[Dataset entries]
· · ·
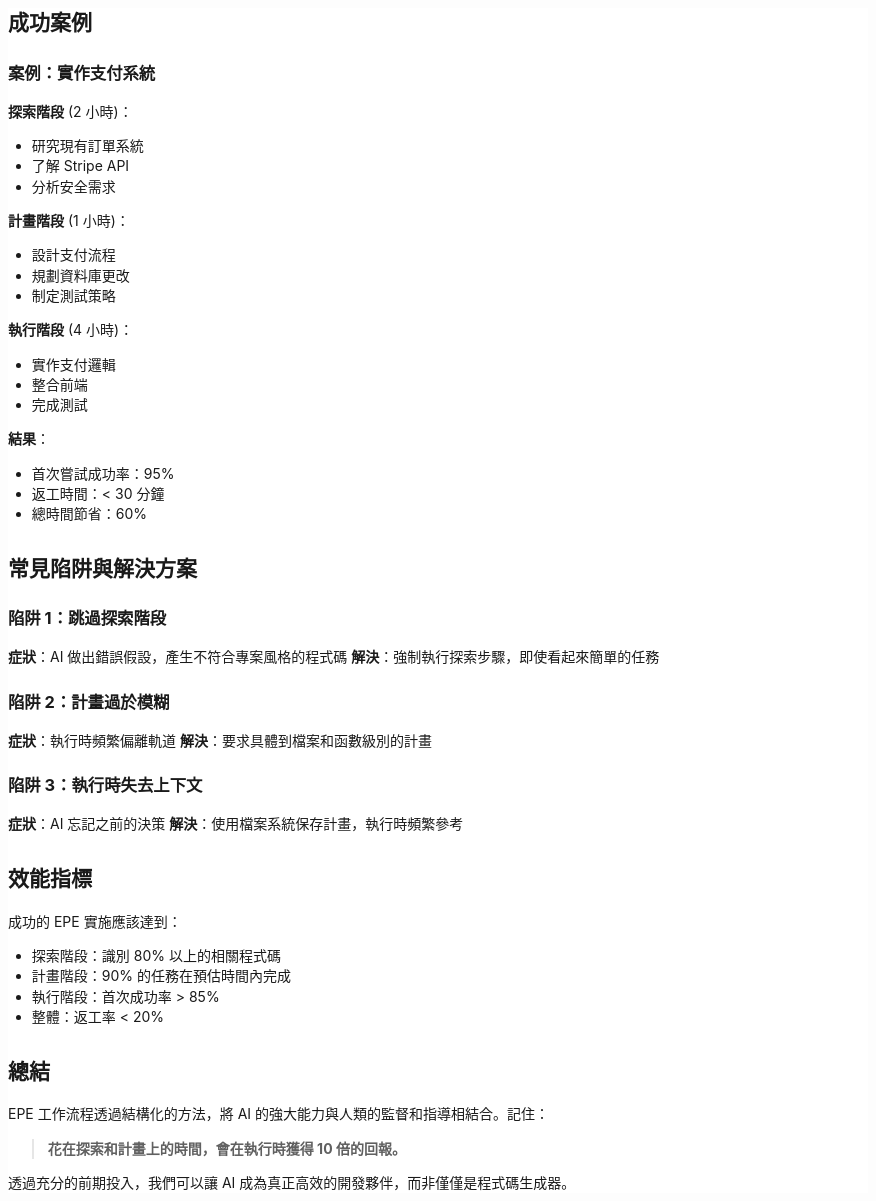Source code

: ## 成功案例

### 案例：實作支付系統

**探索階段** (2 小時)：
- 研究現有訂單系統
- 了解 Stripe API
- 分析安全需求

**計畫階段** (1 小時)：
- 設計支付流程
- 規劃資料庫更改
- 制定測試策略

**執行階段** (4 小時)：
- 實作支付邏輯
- 整合前端
- 完成測試

**結果**：
- 首次嘗試成功率：95%
- 返工時間：< 30 分鐘
- 總時間節省：60%

## 常見陷阱與解決方案

### 陷阱 1：跳過探索階段
**症狀**：AI 做出錯誤假設，產生不符合專案風格的程式碼
**解決**：強制執行探索步驟，即使看起來簡單的任務

### 陷阱 2：計畫過於模糊
**症狀**：執行時頻繁偏離軌道
**解決**：要求具體到檔案和函數級別的計畫

### 陷阱 3：執行時失去上下文
**症狀**：AI 忘記之前的決策
**解決**：使用檔案系統保存計畫，執行時頻繁參考

## 效能指標

成功的 EPE 實施應該達到：
- 探索階段：識別 80% 以上的相關程式碼
- 計畫階段：90% 的任務在預估時間內完成
- 執行階段：首次成功率 > 85%
- 整體：返工率 < 20%

## 總結

EPE 工作流程透過結構化的方法，將 AI 的強大能力與人類的監督和指導相結合。記住：

> **花在探索和計畫上的時間，會在執行時獲得 10 倍的回報。**

透過充分的前期投入，我們可以讓 AI 成為真正高效的開發夥伴，而非僅僅是程式碼生成器。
· · ·
§ **TASK DESCRIPTION**
Rewrite the data above exactly as given, but omit the images.

§ **WRITTEN RESPONSE**
Source code

: ## 成功案例

### 案例：實作支付系統

**探索階段** (2 小時)：
- 研究現有訂單系統
- 了解 Stripe API
- 分析安全需求

**計畫階段** (1 小時)：
- 設計支付流程
- 規劃資料庫更改
- 制定測試策略

**執行階段** (4 小時)：
- 實作支付邏輯
- 整合前端
- 完成測試

**結果**：
- 首次嘗試成功率：95%
- 返工時間：< 30 分鐘
- 總時間節省：60%

## 常見陷阱與解決方案

### 陷阱 1：跳過探索階段
**症狀**：AI 做出錯誤假設，產生不符合專案風格的程式碼
**解決**：強制執行探索步驟，即使看起來簡單的任務

### 陷阱 2：計畫過於模糊
**症狀**：執行時頻繁偏離軌道
**解決**：要求具體到檔案和函數級別的計畫

### 陷阱 3：執行時失去上下文
**症狀**：AI 忘記之前的決策
**解決**：使用檔案系統保存計畫，執行時頻繁參考

## 效能指標

成功的 EPE 實施應該達到：
- 探索階段：識別 80% 以上的相關程式碼
- 計畫階段：90% 的任務在預估時間內完成
- 執行階段：首次成功率 > 85%
- 整體：返工率 < 20%

## 總結

EPE 工作流程透過結構化的方法，將 AI 的強大能力與人類的監督和指導相結合。記住：

> **花在探索和計畫上的時間，會在執行時獲得 10 倍的回報。**

透過充分的前期投入，我們可以讓 AI 成為真正高效的開發夥伴，而非僅僅是程式碼生成器。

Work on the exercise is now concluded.